→ **ТЕКСТ ДЛЯ ЧТЕНИЯ**:

Те, кто прочтет когда-нибудь мои воспоминания, увидят, что в годы Владимирского собора, с 1890 года и дальше, они становятся похожи на дневник. За эти годы сохранились мои письма к родителям и сестре, к приятелю Турыгину. Я пользовался ими, чтобы освежить в памяти былое и придать некоторым событиям большую точность, документальность.

Продолжаю. Наш председатель Комитета А. П. Баумгартен был назначен губернатором в Житомир, а нам с Волыни дали некоего Федорова, бывшего кавалергарда, сослуживца гр<афа> Игнатьева, тогдашнего Киевского генерал-губернатора. Дела от этого не изменились. По-прежнему всем ведал Прахов. Оппозицию ему составлял, всячески препятствуя делу, как и раньше, местный городской архитектор Николаев, человек бесталанный, завистливый, ничтожный.

На Пасху, чтобы немного отдохнуть, освежиться от работы, я проехал впервые в Крым. Побывал в Алупке, пожил в Симеизе. Мне не очень посчастливилось. Была плохая, дождливая погода.

Тем временем стал вырисовываться новый заказ. Архитектор Парланд — строитель храма Воскресения в Петербурге, обратился ко мне с официальным предложением взять на себя исполнение ряда образов для мозаики храма. Раньше меня был приглашен В. М. Васнецов, и я кое-что от него уже знал об обстановке работы. Знал, что Парланд не даровит, что там все идет по-казенному, да и платят не бог весть что, выгадывая на всем для мозаик, коими предполагается покрыть все стены храма.

Предложенный мне ранее образ «Богоявления» для крестильни по приезде из Крыма окончательно был закреплен за мной, затем утвержден и эскиз его, причем самое живое — хоры поющих ангелов — Комитет предложил убрать. «Богоявление» было последним образом, мною написанным для Владимирского собора. Образа жертвенника и диаконника были комиссией приняты без возражений.

Работы в Киеве подходили к концу. Впереди открывалось два пути: стать присяжным иконописцем, на что меня утверждал Васнецов, или, оставив храмовую роспись, заняться станковой живописью, вновь принять участие в выставках, к коим я никогда не имел особой склонности. Пришлось подумать, прежде чем остановиться на чем-нибудь. Я решил, что стану брать церковные заказы, не увлекаясь ими, вместе с тем буду писать картины на любимые темы.

→ **ЗАДАНИЕ**:
По отрывку из воспоминаний ответьте на вопросы:
1. Куда губернатором назначили А. П. Баумгартена?
2. В каких местах Крыма автор побывал на Пасху?
3. Что Комитет предложил убрать из эскиза «Богоявления»?
Записи взяты из другого источника.

→ **ПРЕДОСТАВЛЕННЫЕ ЗАПИСИ**:
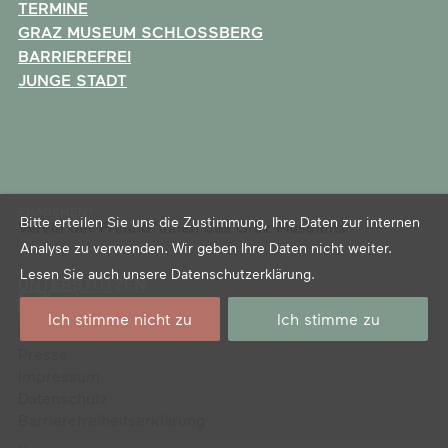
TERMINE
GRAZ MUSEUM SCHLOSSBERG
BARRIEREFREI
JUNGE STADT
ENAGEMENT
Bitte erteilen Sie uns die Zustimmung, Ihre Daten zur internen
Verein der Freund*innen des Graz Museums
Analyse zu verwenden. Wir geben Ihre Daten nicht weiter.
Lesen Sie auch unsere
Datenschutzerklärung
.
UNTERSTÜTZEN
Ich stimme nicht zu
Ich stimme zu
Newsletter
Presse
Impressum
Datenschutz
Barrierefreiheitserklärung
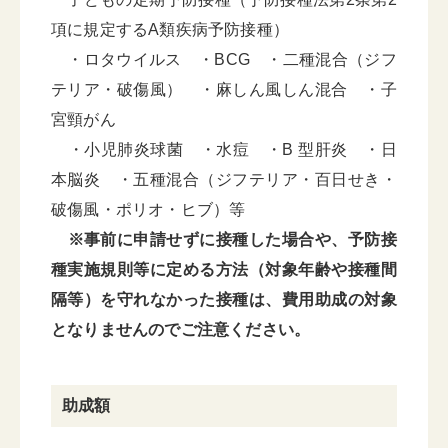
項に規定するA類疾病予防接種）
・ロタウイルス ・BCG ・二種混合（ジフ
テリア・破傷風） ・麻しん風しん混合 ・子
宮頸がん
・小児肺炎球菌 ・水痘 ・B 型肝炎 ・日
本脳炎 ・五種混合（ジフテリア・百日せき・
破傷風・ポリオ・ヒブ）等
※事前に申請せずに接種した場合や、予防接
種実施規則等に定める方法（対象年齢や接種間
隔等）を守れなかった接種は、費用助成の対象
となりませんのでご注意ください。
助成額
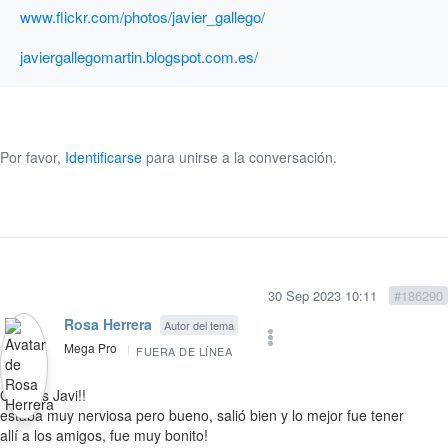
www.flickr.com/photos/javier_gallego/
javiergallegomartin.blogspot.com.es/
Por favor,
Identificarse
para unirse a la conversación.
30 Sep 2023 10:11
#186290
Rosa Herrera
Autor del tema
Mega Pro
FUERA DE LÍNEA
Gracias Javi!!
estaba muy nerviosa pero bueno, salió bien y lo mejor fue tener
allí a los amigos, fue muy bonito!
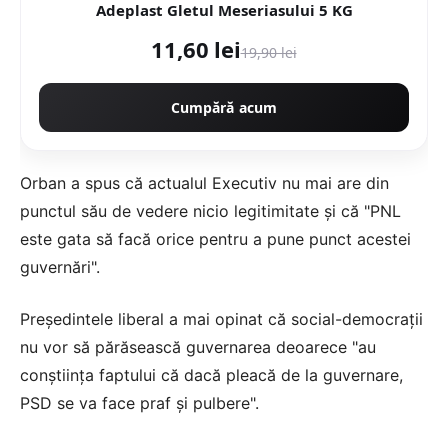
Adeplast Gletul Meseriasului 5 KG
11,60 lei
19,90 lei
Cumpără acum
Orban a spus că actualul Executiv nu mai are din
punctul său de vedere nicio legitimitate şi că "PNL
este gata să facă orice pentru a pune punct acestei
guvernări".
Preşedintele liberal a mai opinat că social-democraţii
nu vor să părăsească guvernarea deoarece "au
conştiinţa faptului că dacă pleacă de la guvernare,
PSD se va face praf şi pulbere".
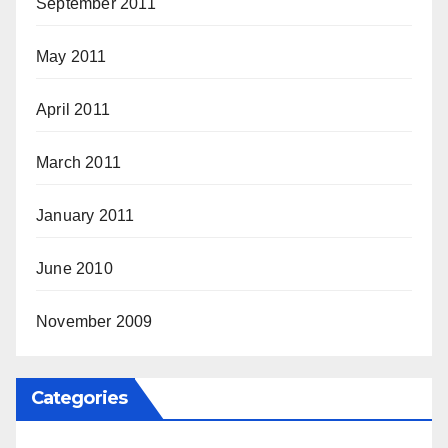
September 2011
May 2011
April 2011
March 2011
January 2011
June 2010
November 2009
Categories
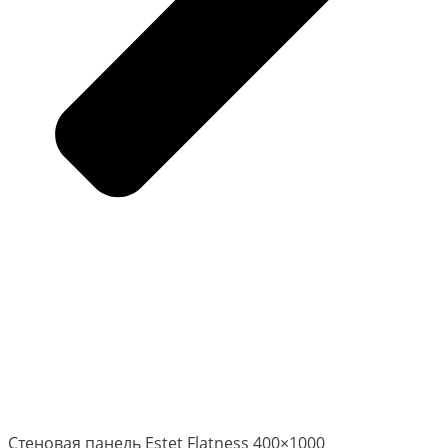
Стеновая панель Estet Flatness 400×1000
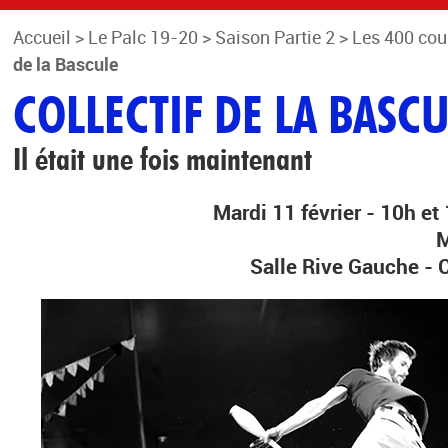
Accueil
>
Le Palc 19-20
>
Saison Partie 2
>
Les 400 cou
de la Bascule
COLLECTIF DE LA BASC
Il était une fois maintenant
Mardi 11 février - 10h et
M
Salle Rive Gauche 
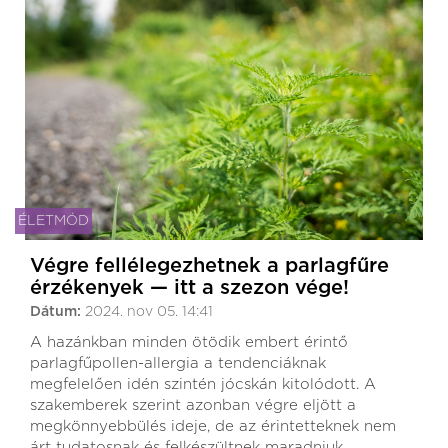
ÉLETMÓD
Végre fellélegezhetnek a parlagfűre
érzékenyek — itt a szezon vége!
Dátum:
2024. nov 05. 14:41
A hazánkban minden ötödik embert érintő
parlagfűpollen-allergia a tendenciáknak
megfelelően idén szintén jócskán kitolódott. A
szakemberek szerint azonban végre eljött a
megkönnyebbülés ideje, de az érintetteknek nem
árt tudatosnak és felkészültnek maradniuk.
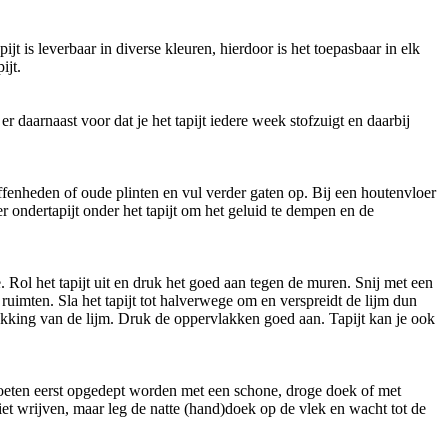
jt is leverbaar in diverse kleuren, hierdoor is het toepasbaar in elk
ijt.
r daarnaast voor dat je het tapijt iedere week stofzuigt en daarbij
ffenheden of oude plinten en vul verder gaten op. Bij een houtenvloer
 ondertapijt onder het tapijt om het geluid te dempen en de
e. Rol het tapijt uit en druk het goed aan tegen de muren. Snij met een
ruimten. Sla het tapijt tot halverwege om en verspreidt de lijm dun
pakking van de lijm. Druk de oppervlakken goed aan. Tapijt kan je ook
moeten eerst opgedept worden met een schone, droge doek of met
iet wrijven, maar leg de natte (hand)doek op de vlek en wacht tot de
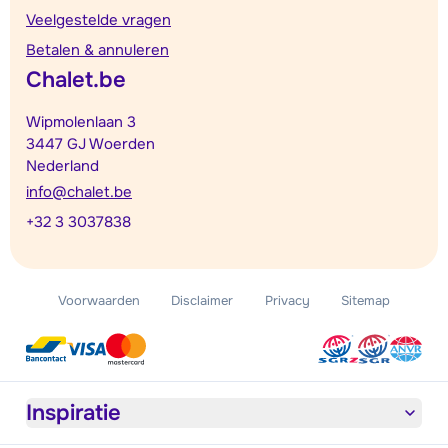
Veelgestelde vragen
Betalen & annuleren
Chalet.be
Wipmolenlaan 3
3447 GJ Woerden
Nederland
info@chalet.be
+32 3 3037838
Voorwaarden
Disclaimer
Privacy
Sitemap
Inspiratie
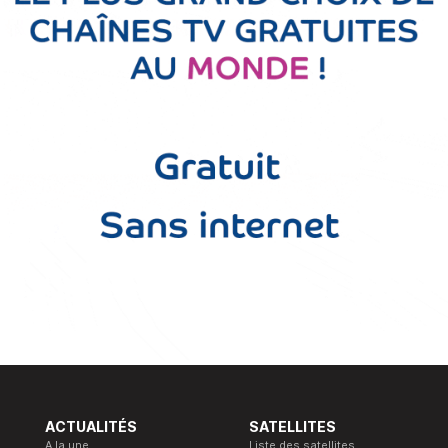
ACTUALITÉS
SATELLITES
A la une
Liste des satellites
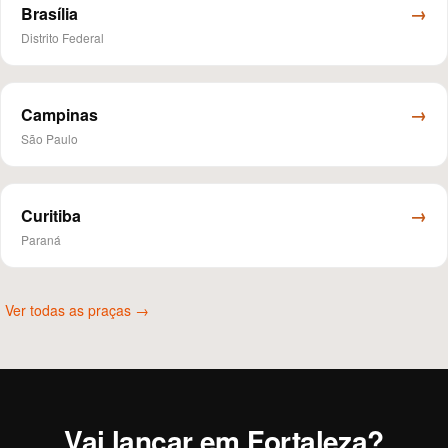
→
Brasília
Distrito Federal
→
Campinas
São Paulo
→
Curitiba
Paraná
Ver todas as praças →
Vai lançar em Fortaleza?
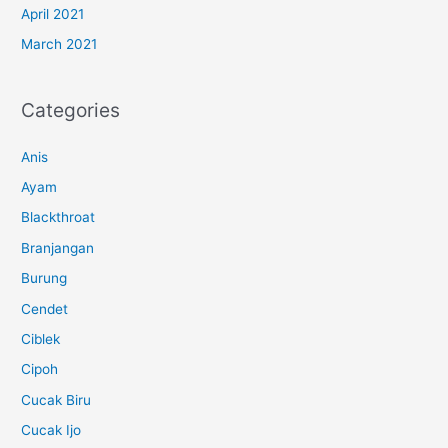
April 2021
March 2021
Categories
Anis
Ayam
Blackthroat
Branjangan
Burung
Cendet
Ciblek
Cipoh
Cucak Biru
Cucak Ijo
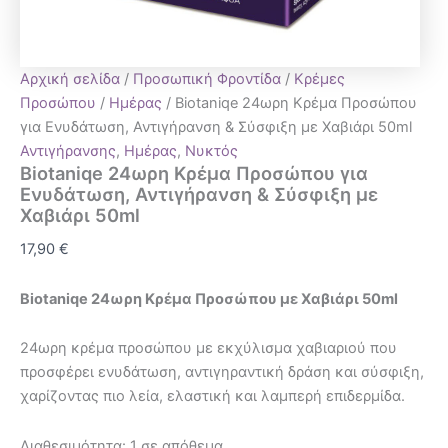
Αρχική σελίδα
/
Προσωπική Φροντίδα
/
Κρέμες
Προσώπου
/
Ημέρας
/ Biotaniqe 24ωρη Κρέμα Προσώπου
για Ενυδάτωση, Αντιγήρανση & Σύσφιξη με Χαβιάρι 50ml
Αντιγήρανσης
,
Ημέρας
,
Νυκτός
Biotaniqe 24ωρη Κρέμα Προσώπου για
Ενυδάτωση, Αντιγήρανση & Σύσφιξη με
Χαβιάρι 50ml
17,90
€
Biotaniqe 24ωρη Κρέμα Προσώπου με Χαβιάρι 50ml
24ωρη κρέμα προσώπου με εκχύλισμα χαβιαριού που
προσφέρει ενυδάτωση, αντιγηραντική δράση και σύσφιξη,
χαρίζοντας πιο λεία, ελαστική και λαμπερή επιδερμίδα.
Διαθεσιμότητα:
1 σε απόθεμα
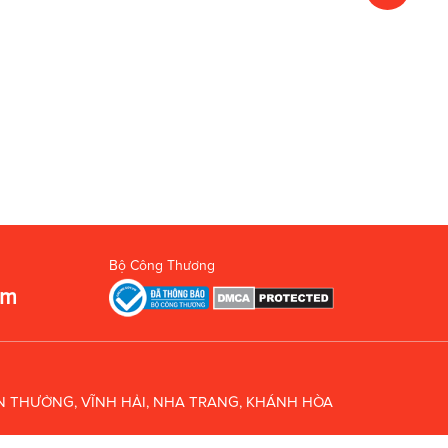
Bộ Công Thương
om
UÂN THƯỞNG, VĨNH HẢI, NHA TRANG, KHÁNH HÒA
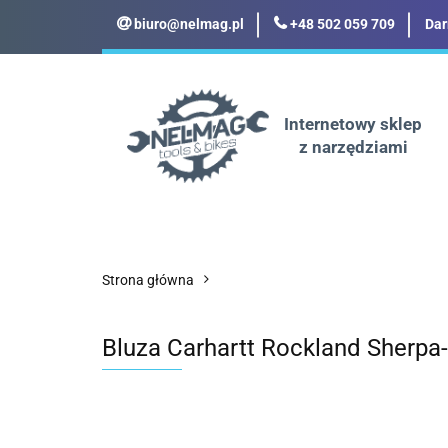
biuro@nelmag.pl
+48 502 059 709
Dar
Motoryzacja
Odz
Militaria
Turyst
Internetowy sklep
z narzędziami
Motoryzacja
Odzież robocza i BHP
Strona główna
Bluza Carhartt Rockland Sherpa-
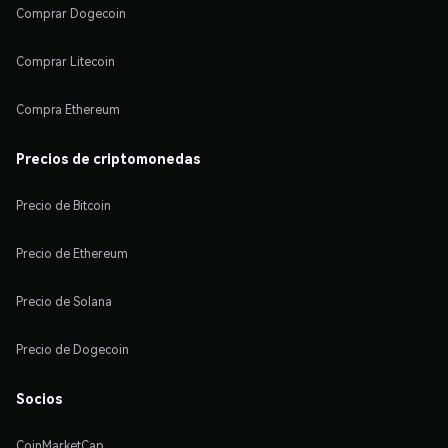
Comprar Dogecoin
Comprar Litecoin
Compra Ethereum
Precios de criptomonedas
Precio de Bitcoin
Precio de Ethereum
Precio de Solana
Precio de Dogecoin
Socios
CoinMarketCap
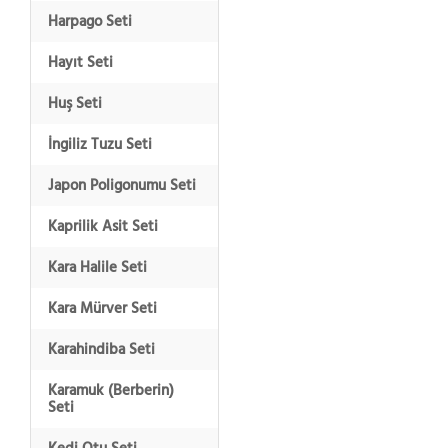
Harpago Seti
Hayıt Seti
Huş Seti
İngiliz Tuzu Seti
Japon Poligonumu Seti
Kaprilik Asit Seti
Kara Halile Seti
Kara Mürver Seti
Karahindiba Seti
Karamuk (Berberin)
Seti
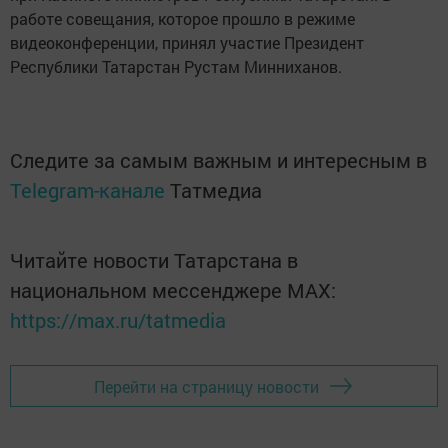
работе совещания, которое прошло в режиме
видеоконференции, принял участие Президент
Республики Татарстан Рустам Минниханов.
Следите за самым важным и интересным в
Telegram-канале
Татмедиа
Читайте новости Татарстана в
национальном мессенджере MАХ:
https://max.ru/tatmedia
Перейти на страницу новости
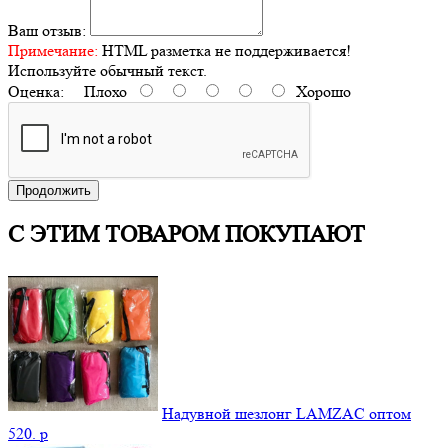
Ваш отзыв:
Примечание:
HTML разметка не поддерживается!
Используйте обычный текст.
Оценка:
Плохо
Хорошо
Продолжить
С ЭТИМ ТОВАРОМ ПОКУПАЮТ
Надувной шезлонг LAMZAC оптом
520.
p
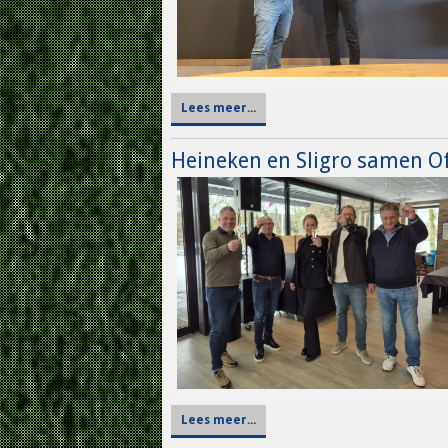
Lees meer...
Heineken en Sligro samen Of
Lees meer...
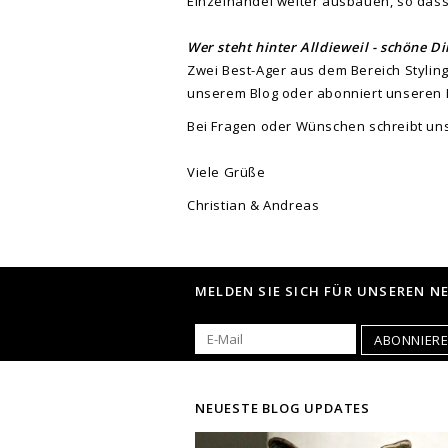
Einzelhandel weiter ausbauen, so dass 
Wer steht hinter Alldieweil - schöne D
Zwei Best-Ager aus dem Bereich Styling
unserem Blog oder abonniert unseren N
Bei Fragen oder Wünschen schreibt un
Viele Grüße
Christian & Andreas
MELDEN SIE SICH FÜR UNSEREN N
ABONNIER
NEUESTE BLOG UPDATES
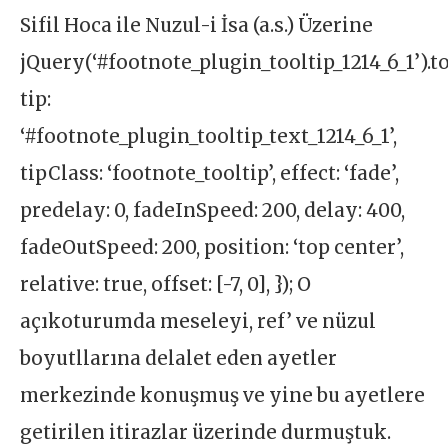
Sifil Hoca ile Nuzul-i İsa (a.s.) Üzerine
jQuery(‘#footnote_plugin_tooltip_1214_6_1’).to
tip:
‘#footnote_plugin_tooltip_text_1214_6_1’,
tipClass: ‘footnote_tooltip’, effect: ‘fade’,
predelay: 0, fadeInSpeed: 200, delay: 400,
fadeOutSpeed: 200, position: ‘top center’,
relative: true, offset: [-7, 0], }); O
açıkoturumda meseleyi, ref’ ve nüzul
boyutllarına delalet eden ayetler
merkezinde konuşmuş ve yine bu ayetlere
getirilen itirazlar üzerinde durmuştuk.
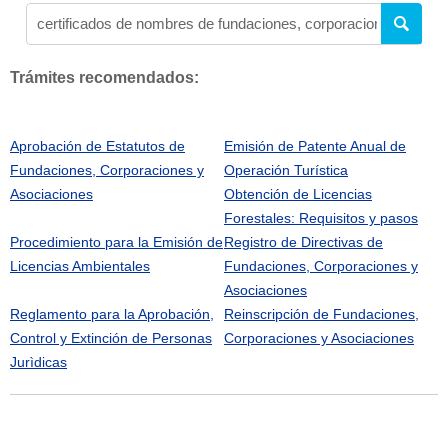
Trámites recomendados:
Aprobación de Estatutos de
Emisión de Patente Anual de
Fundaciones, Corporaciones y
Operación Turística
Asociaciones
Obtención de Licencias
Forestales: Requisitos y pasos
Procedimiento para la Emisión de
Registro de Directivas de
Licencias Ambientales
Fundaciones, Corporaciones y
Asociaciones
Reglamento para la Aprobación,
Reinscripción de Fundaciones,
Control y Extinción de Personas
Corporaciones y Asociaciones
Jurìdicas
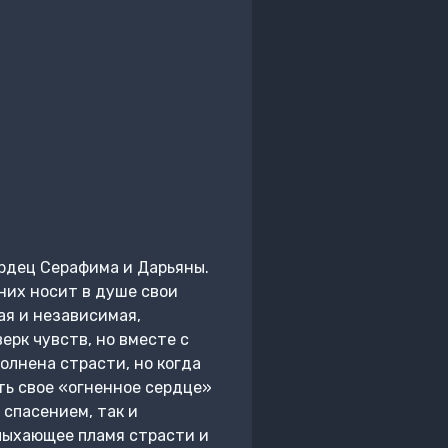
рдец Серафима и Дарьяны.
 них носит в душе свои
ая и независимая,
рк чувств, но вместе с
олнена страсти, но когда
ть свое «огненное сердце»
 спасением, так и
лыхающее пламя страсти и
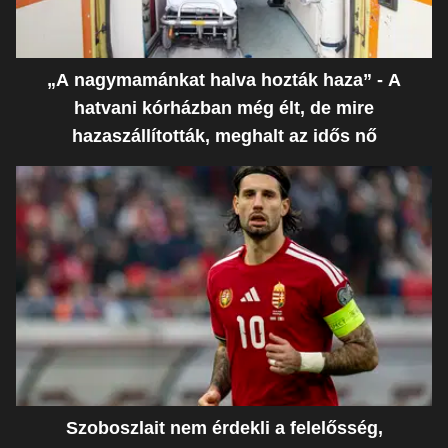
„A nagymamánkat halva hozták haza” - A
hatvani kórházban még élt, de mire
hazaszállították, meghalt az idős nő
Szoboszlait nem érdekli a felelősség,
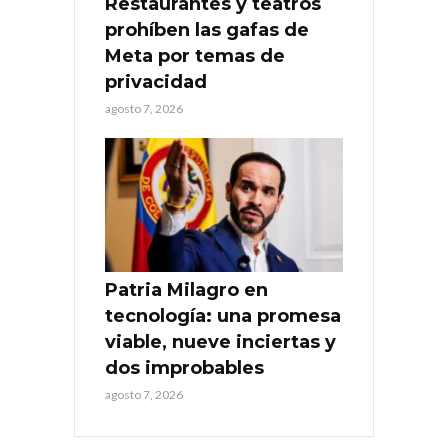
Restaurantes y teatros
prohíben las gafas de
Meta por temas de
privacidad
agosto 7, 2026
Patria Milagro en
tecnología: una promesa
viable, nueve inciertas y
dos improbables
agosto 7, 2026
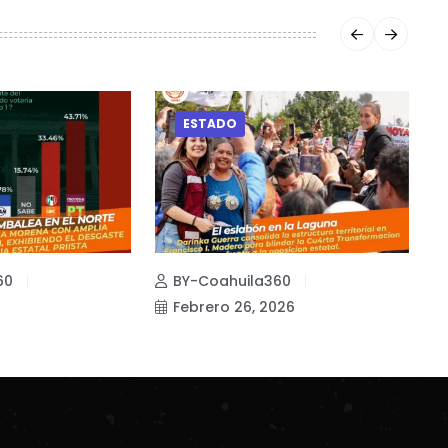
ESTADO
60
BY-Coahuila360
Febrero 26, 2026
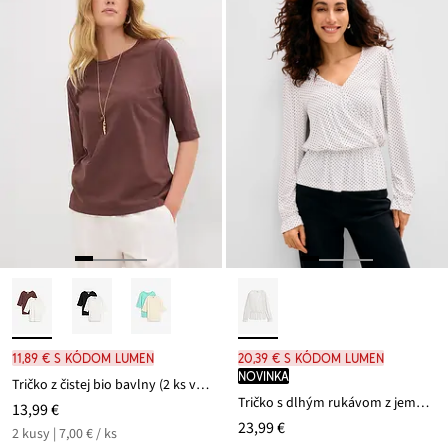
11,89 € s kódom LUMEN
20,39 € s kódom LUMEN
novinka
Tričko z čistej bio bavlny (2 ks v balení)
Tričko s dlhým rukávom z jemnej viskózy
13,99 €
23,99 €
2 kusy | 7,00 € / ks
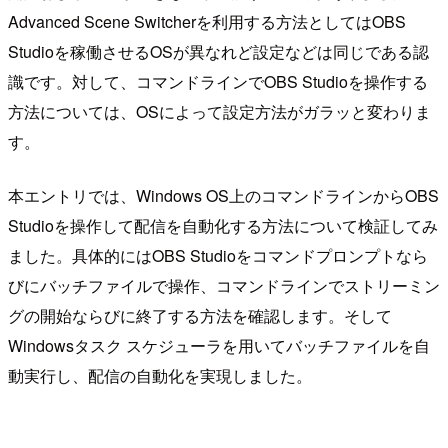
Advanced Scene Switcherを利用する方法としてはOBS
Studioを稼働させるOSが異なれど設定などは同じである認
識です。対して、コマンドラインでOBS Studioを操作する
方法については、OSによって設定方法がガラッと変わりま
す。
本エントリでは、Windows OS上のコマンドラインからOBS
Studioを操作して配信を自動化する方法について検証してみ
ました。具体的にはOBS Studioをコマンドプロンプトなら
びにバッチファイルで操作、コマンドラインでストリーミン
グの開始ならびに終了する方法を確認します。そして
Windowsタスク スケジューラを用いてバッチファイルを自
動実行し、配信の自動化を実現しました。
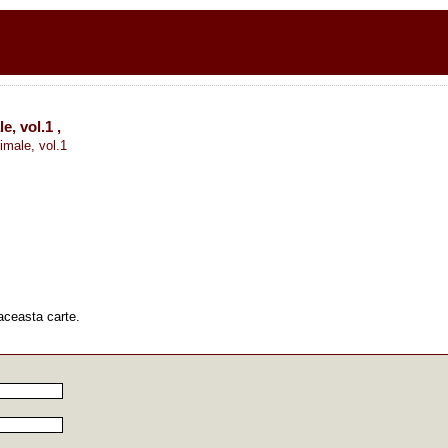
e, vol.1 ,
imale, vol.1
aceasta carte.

→ **ОТВЕТ**:
1. В Житомир.
2. В Алупке и Симеизе.
3. Хоры поющих ангелов.